The top five holders control more than half of these assets, with China alone accounting for 24 percent of the total.

At the other end of the spectrum, the combined official reserves of 70 nations add up to less than 1 percent.

To the extent the monetary authority's impetus to accumulate foreign-currency assets stems from a desire to seek a competitive advantage in foreign trade, why isn't mercantilism a more evenly shared trait?

An interesting new study by Mariusz Sumlinski, an economist at the International Monetary Fund in Washington, shows that the observed inequality in reserve buildup may be quite predictable. In fact, the asymmetry is just what one would expect to see under Zipf's law.

Harvard linguist George Kingsley Zipf postulated in 1949 that if we rank words by the incidence of their occurrences in speech or text then the number of times a word is used will be inversely proportional to its place in the frequency table.

From the population of U.S. cities to traffic on the Internet and stock-market returns in South Korea, researchers have plotted all kinds of rank-size distributions on log paper and found evidence of Zipf's law, which shows up as a straight line running from the top-left to the bottom-right corner.

Distribution of Reserves

Mathematician Benoit Mandelbrot, who discovered such a relationship for U.S. cotton prices in 1963, used it as a building block of a new ``fractal'' theory of financial markets.
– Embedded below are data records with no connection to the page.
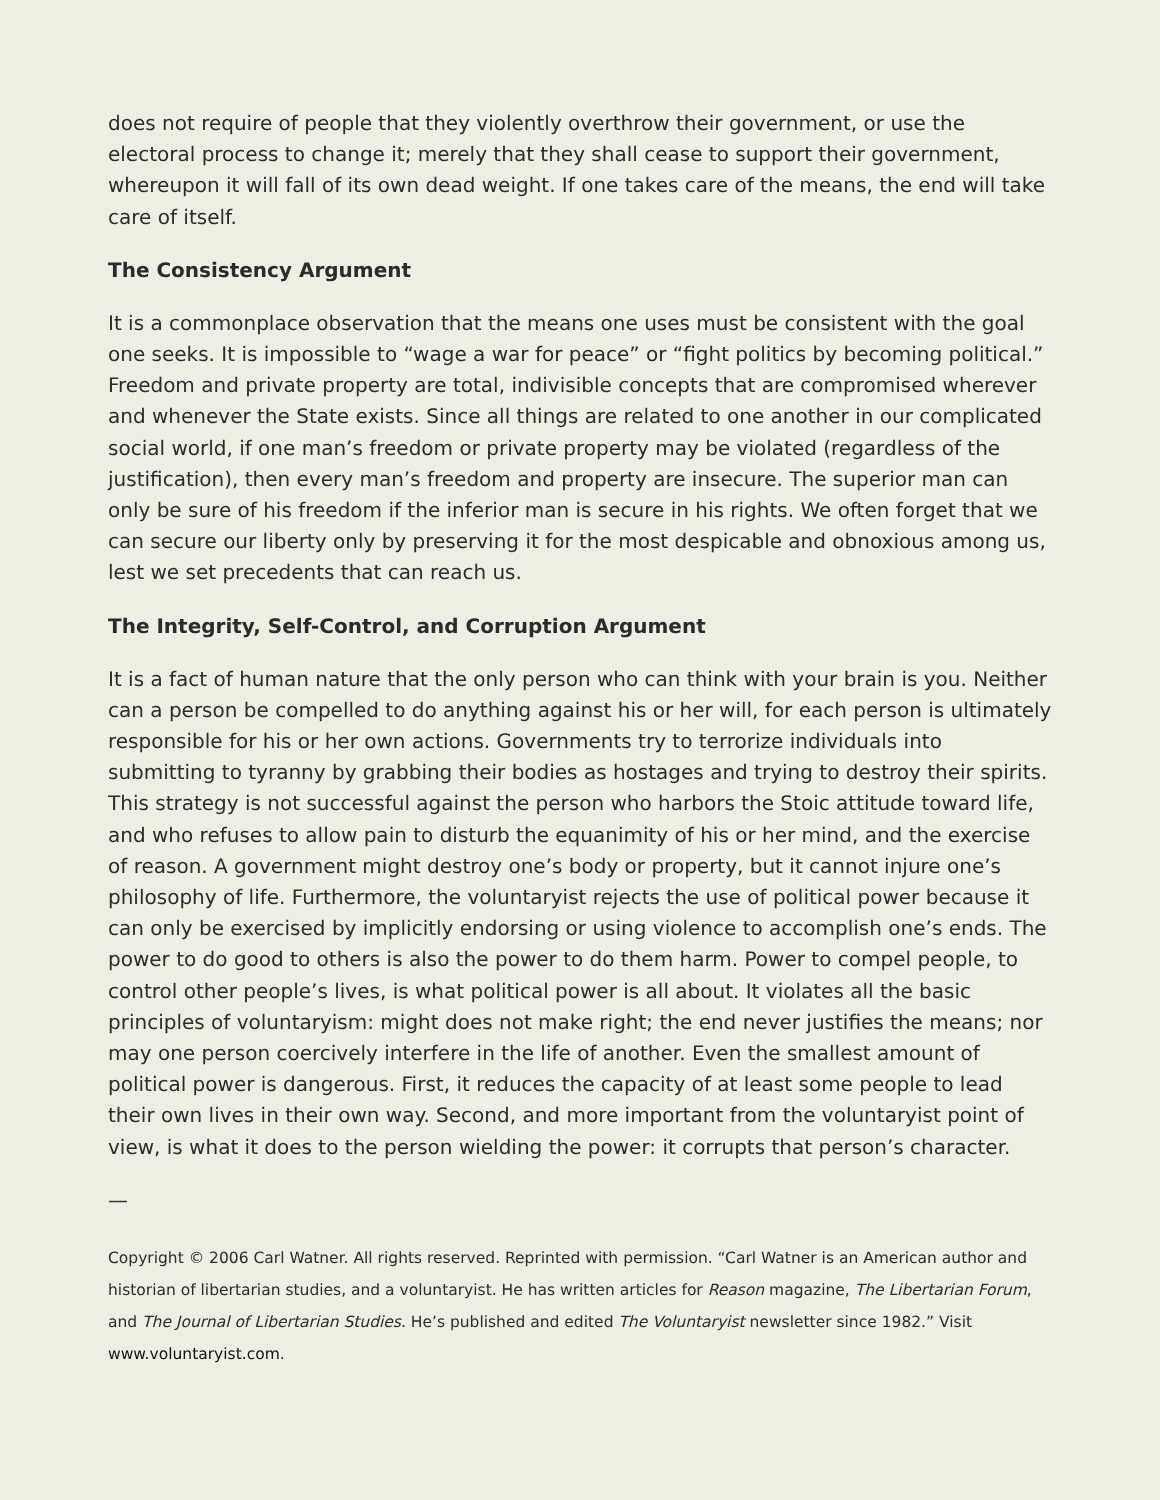does not require of people that they violently overthrow their government, or use the electoral process to change it; merely that they shall cease to support their government, whereupon it will fall of its own dead weight. If one takes care of the means, the end will take care of itself.
The Consistency Argument
It is a commonplace observation that the means one uses must be consistent with the goal one seeks. It is impossible to “wage a war for peace” or “fight politics by becoming political.” Freedom and private property are total, indivisible concepts that are compromised wherever and whenever the State exists. Since all things are related to one another in our complicated social world, if one man’s freedom or private property may be violated (regardless of the justification), then every man’s freedom and property are insecure. The superior man can only be sure of his freedom if the inferior man is secure in his rights. We often forget that we can secure our liberty only by preserving it for the most despicable and obnoxious among us, lest we set precedents that can reach us.
The Integrity, Self-Control, and Corruption Argument
It is a fact of human nature that the only person who can think with your brain is you. Neither can a person be compelled to do anything against his or her will, for each person is ultimately responsible for his or her own actions. Governments try to terrorize individuals into submitting to tyranny by grabbing their bodies as hostages and trying to destroy their spirits. This strategy is not successful against the person who harbors the Stoic attitude toward life, and who refuses to allow pain to disturb the equanimity of his or her mind, and the exercise of reason. A government might destroy one’s body or property, but it cannot injure one’s philosophy of life. Furthermore, the voluntaryist rejects the use of political power because it can only be exercised by implicitly endorsing or using violence to accomplish one’s ends. The power to do good to others is also the power to do them harm. Power to compel people, to control other people’s lives, is what political power is all about. It violates all the basic principles of voluntaryism: might does not make right; the end never justifies the means; nor may one person coercively interfere in the life of another. Even the smallest amount of political power is dangerous. First, it reduces the capacity of at least some people to lead their own lives in their own way. Second, and more important from the voluntaryist point of view, is what it does to the person wielding the power: it corrupts that person’s character.
—
Copyright © 2006 Carl Watner. All rights reserved. Reprinted with permission. “Carl Watner is an American author and historian of libertarian studies, and a voluntaryist. He has written articles for Reason magazine, The Libertarian Forum, and The Journal of Libertarian Studies. He’s published and edited The Voluntaryist newsletter since 1982.” Visit www.voluntaryist.com.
Sumlinski has now extended the analysis to foreign reserves, and he finds that Zipf's rule, when applied to the distribution of as much as 90 percent of worldwide official assets, fits the data very well. And that isn't all.

Zipf's prediction is found to be valid across different exchange-rate arrangements, from the post-World War II period of fixed (but adjustable) currencies to the more flexible system that began in 1978 and continues until now.
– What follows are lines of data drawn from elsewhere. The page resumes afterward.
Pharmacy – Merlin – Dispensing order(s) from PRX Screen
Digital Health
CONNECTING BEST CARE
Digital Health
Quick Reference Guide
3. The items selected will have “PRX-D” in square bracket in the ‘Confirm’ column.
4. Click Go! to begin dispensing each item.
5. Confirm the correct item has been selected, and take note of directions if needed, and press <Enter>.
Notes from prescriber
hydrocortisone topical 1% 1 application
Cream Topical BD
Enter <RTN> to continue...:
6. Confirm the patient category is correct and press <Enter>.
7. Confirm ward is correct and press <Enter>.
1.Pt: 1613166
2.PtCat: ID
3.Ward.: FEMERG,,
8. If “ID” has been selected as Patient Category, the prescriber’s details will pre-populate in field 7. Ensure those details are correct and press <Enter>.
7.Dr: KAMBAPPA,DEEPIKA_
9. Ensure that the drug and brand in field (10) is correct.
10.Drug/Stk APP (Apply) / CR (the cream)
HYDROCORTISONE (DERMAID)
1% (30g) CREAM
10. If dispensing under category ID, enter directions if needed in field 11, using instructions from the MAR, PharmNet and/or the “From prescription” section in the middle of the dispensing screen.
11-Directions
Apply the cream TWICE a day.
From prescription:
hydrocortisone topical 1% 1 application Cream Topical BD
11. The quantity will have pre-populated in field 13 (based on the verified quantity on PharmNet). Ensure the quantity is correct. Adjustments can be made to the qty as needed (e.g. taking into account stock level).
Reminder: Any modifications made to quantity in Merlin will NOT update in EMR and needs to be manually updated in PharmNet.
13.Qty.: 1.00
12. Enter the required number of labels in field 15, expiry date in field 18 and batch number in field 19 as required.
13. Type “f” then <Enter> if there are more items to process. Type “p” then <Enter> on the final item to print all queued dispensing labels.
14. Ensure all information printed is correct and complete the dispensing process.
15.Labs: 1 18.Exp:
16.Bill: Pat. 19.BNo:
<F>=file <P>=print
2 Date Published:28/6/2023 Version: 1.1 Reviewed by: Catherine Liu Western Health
The characters change; the plot remains the same. In 1948, India had 20 percent of the world's reserves; by 1955, the top slot had gone to Germany.
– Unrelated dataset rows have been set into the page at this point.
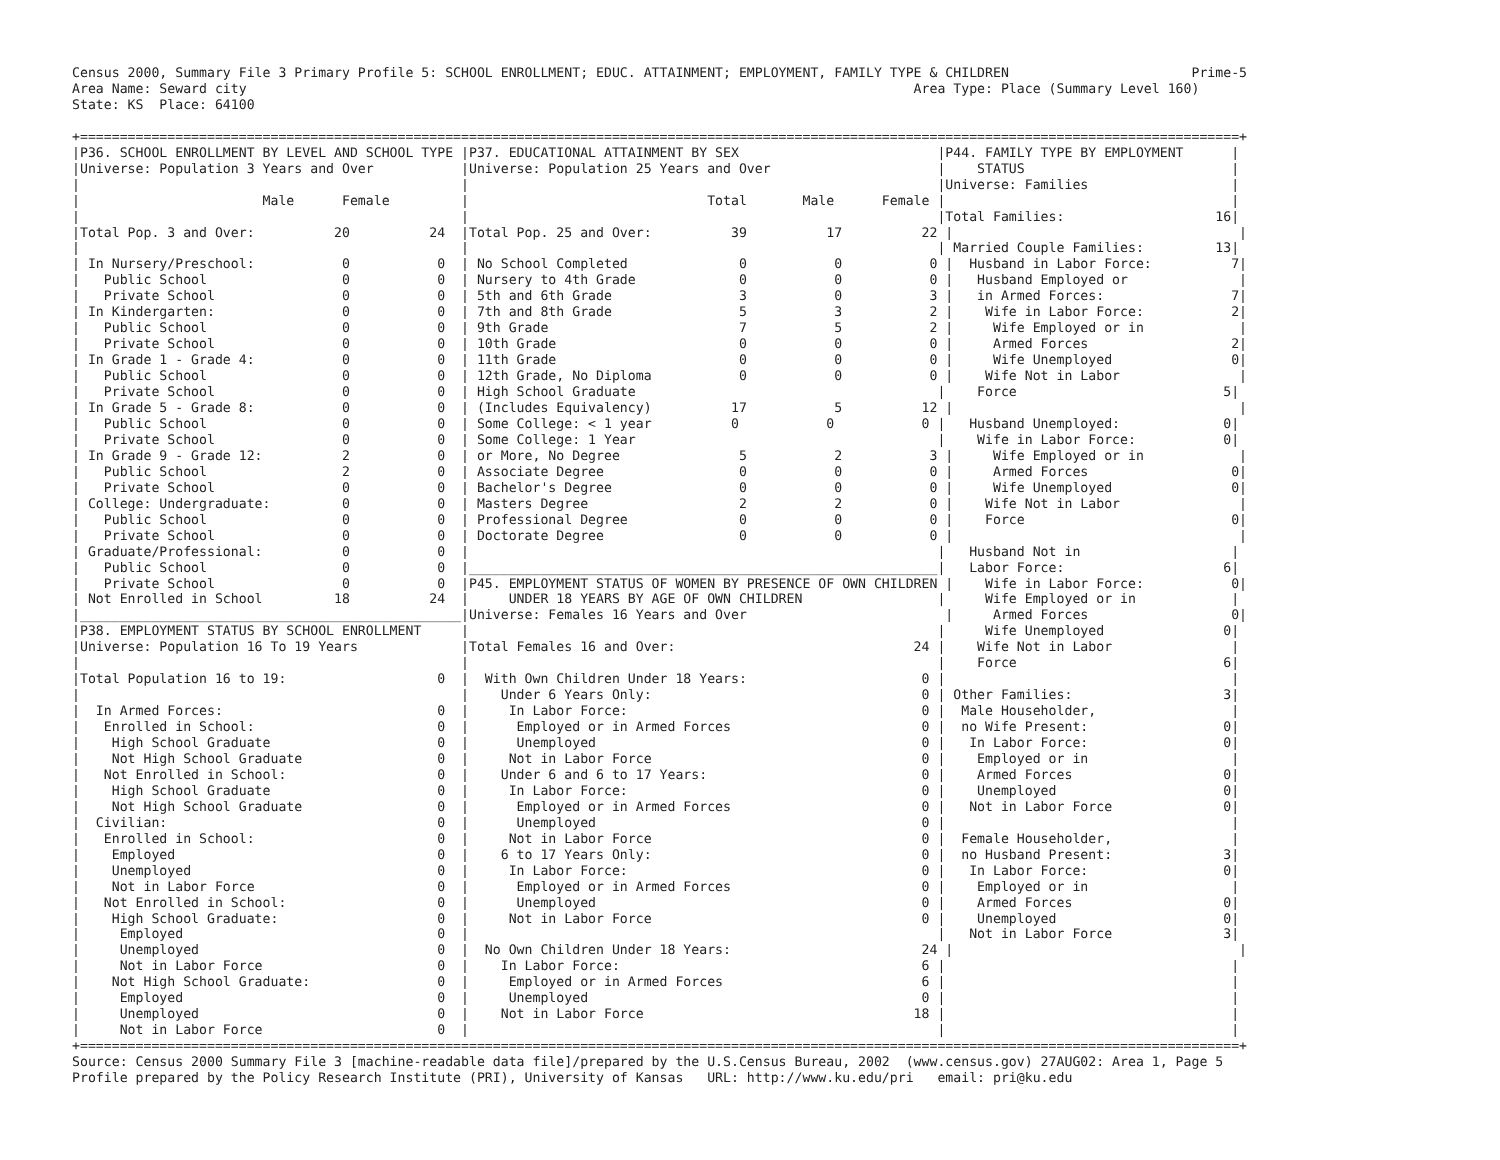Census 2000, Summary File 3 Primary Profile 5: SCHOOL ENROLLMENT; EDUC. ATTAINMENT; EMPLOYMENT, FAMILY TYPE & CHILDREN                       Prime-5
Area Name: Seward city                                                                                    Area Type: Place (Summary Level 160)
State: KS  Place: 64100

+==================================================================================================================================================+
|P36. SCHOOL ENROLLMENT BY LEVEL AND SCHOOL TYPE |P37. EDUCATIONAL ATTAINMENT BY SEX                         |P44. FAMILY TYPE BY EMPLOYMENT      |
|Universe: Population 3 Years and Over           |Universe: Population 25 Years and Over                     |    STATUS                          |
|                                                |                                                           |Universe: Families                  |
|                       Male      Female         |                              Total       Male      Female |                                    |
|                                                |                                                           |Total Families:                   16|
|Total Pop. 3 and Over:          20          24  |Total Pop. 25 and Over:          39          17          22 |                                    |
|                                                |                                                           | Married Couple Families:         13|
| In Nursery/Preschool:           0           0  | No School Completed              0           0           0 |  Husband in Labor Force:          7|
|   Public School                 0           0  | Nursery to 4th Grade             0           0           0 |   Husband Employed or              |
|   Private School                0           0  | 5th and 6th Grade                3           0           3 |   in Armed Forces:                7|
| In Kindergarten:                0           0  | 7th and 8th Grade                5           3           2 |    Wife in Labor Force:           2|
|   Public School                 0           0  | 9th Grade                        7           5           2 |     Wife Employed or in            |
|   Private School                0           0  | 10th Grade                       0           0           0 |     Armed Forces                  2|
| In Grade 1 - Grade 4:           0           0  | 11th Grade                       0           0           0 |     Wife Unemployed               0|
|   Public School                 0           0  | 12th Grade, No Diploma           0           0           0 |    Wife Not in Labor               |
|   Private School                0           0  | High School Graduate                                      |    Force                          5|
| In Grade 5 - Grade 8:           0           0  | (Includes Equivalency)          17           5          12 |                                    |
|   Public School                 0           0  | Some College: < 1 year          0           0           0 |   Husband Unemployed:             0|
|   Private School                0           0  | Some College: 1 Year                                      |    Wife in Labor Force:           0|
| In Grade 9 - Grade 12:          2           0  | or More, No Degree               5           2           3 |     Wife Employed or in            |
|   Public School                 2           0  | Associate Degree                 0           0           0 |     Armed Forces                  0|
|   Private School                0           0  | Bachelor's Degree                0           0           0 |     Wife Unemployed               0|
| College: Undergraduate:         0           0  | Masters Degree                   2           2           0 |    Wife Not in Labor               |
|   Public School                 0           0  | Professional Degree              0           0           0 |    Force                          0|
|   Private School                0           0  | Doctorate Degree                 0           0           0 |                                    |
| Graduate/Professional:          0           0  |                                                           |   Husband Not in                   |
|   Public School                 0           0  |___________________________________________________________|   Labor Force:                    6|
|   Private School                0           0  |P45. EMPLOYMENT STATUS OF WOMEN BY PRESENCE OF OWN CHILDREN |    Wife in Labor Force:           0|
| Not Enrolled in School         18          24  |     UNDER 18 YEARS BY AGE OF OWN CHILDREN                 |     Wife Employed or in            |
|________________________________________________|Universe: Females 16 Years and Over                         |     Armed Forces                  0|
|P38. EMPLOYMENT STATUS BY SCHOOL ENROLLMENT     |                                                           |     Wife Unemployed               0|
|Universe: Population 16 To 19 Years             |Total Females 16 and Over:                              24 |    Wife Not in Labor               |
|                                                |                                                           |    Force                          6|
|Total Population 16 to 19:                   0  |  With Own Children Under 18 Years:                      0 |                                    |
|                                                |    Under 6 Years Only:                                  0 | Other Families:                   3|
|  In Armed Forces:                           0  |     In Labor Force:                                     0 |  Male Householder,                 |
|   Enrolled in School:                       0  |      Employed or in Armed Forces                        0 |  no Wife Present:                 0|
|    High School Graduate                     0  |      Unemployed                                         0 |   In Labor Force:                 0|
|    Not High School Graduate                 0  |     Not in Labor Force                                  0 |    Employed or in                  |
|   Not Enrolled in School:                   0  |    Under 6 and 6 to 17 Years:                           0 |    Armed Forces                   0|
|    High School Graduate                     0  |     In Labor Force:                                     0 |    Unemployed                     0|
|    Not High School Graduate                 0  |      Employed or in Armed Forces                        0 |   Not in Labor Force              0|
|  Civilian:                                  0  |      Unemployed                                         0 |                                    |
|   Enrolled in School:                       0  |     Not in Labor Force                                  0 |  Female Householder,               |
|    Employed                                 0  |    6 to 17 Years Only:                                  0 |  no Husband Present:              3|
|    Unemployed                               0  |     In Labor Force:                                     0 |   In Labor Force:                 0|
|    Not in Labor Force                       0  |      Employed or in Armed Forces                        0 |    Employed or in                  |
|   Not Enrolled in School:                   0  |      Unemployed                                         0 |    Armed Forces                   0|
|    High School Graduate:                    0  |     Not in Labor Force                                  0 |    Unemployed                     0|
|     Employed                                0  |                                                           |   Not in Labor Force              3|
|     Unemployed                              0  |  No Own Children Under 18 Years:                        24 |                                    |
|     Not in Labor Force                      0  |    In Labor Force:                                      6 |                                    |
|    Not High School Graduate:                0  |     Employed or in Armed Forces                         6 |                                    |
|     Employed                                0  |     Unemployed                                          0 |                                    |
|     Unemployed                              0  |    Not in Labor Force                                  18 |                                    |
|     Not in Labor Force                      0  |                                                           |                                    |
+==================================================================================================================================================+
Source: Census 2000 Summary File 3 [machine-readable data file]/prepared by the U.S.Census Bureau, 2002  (www.census.gov) 27AUG02: Area 1, Page 5
Profile prepared by the Policy Research Institute (PRI), University of Kansas   URL: http://www.ku.edu/pri   email: pri@ku.edu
At the time of the collapse of the Bretton Woods regime of exchange rates in 1971, Japan and Germany together controlled 31 percent of reserves.

``As the evidence of Zipf's law is robust over time, it can be viewed as a useful predictor of the distribution of projected international reserves going forward,'' Sumlinski says.

If massive inequality in the distribution of reserves is an inviolable empirical truth, then there needs to be a mechanism to redistribute at least part of the mercantile gains reaped by a few nations amid a large number of have-nots.

Precaution or Manipulation?

The Asian financial crisis of 1997-98 so badly damaged the region's confidence about its ability to sustain capital inflows that it decided to build a war chest as an insurance policy.

But the precautionary motive can't be limitless.

``Eventually reserves are enough to protect against everything except Armageddon,'' former IMF Chief Economist Raghuram Rajan and Cornell University's Eswar Prasad noted in an October 2005 paper. ``With the precautionary value falling, and explicit financing costs rising, reserve accumulation creates a growing strain on government finances, in addition to creating a perception of exchange rate manipulation in some cases.''

In the past two years, China's reserves have doubled to $1.5 trillion. India's war chest has swelled by a similar amount to $285 billion. Russia, whose official foreign-currency assets include tax revenue on oil wealth, has seen reserves triple to $478 billion. The global total has gone up by 56 percent.

No Return

If Sumlinski's analysis is right, it may be quite futile to expect a return of emerging-market reserves to any ``optimal'' level in relation to either the size of the economy or any measure of openness to trade and capital flows.

Just as wealth gaps in society have been -- and perhaps will remain -- much larger than, say, the differences in adult heights, the dominance of reserves by a small set of countries (albeit with changing membership) may also persist indefinitely.

Who can say if politicians in China won't one day be squirming about U.S. sovereign wealth funds buying strategic Chinese assets using the Federal Reserve's yuan reserves?